Al Jazeera’s correspondent Step Vaessen, reporting from Jakarta, said that unlike developed countries, Indonesia’s main worry from the current crisis is not the security of the banking sector, but rather that falling global demand for exports could have a massive impact on jobs.
Around 40 per cent of Indonesians live around the poverty line of about $2 a day and do not have savings in banks.
In an effort to make the economy less vulnerable, the government has said it will try to increase export markets for Indonesian products and decrease imports of unessential items.
Indonesia’s economy grew 6.3 per cent last year – the fastest pace since it was ravaged by the 1997 Asia financial crisis – pushed by strong exports of commodities including palm oil, rubber, gas and a steady drop in interest rates.
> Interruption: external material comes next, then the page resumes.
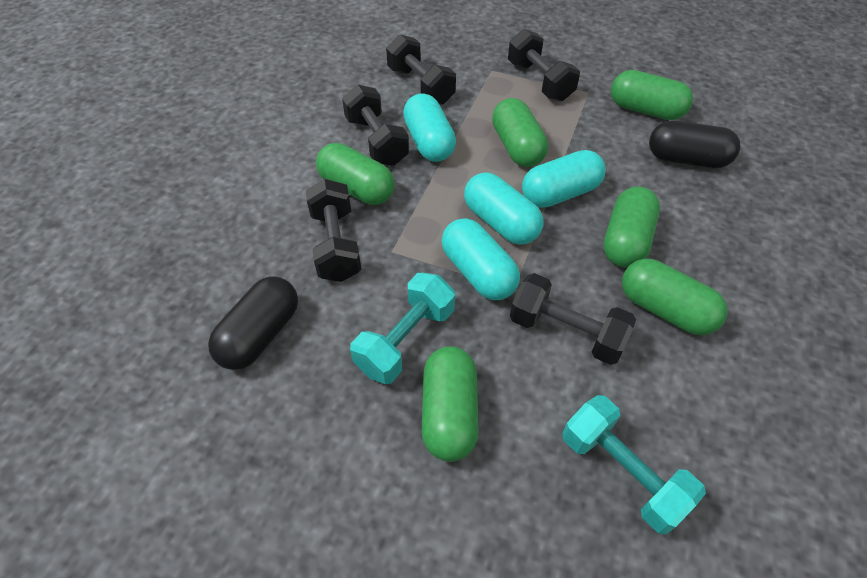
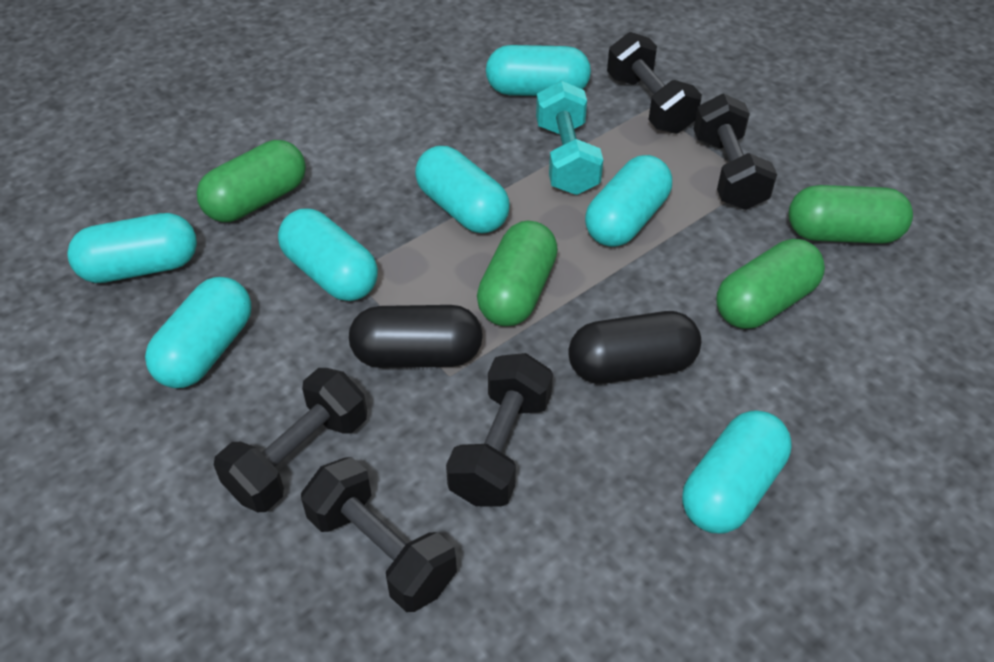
green capsule: [316,143,395,205] [422,346,479,462] [492,98,548,167] [603,186,660,268] [611,70,693,120] [622,259,728,335] = 6 -> [197,140,306,222] [477,221,558,326] [716,239,825,329] [788,185,913,243] = 4
turquoise capsule: [403,93,456,162] [441,218,520,300] [464,172,543,245] [522,150,606,208] = 4 -> [67,213,197,283] [145,277,252,388] [278,208,378,301] [415,146,510,233] [486,45,591,96] [585,155,672,247] [682,410,791,533] = 7
turquoise dumbbell: [350,273,455,384] [562,395,706,534] = 2 -> [536,81,603,195] = 1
However, analysts expect global demand for the country’s commodities and mining products, which account for a major share of its exports, to weaken as a result of the current global financial turmoil.
On Monday Indonesia is also due to release inflation data for the month of September, which is expected to show a rise to a two-year high of 12 per cent, enough to persuade the central bank to raise interest rates despite the threat of the credit crisis.
Sri Mulyani Indrawati, the finance minister, said on Sunday that Indonesia’s economic growth was likely to slow next year because of the global financial crisis although the government expected to meet several economic targets for this year.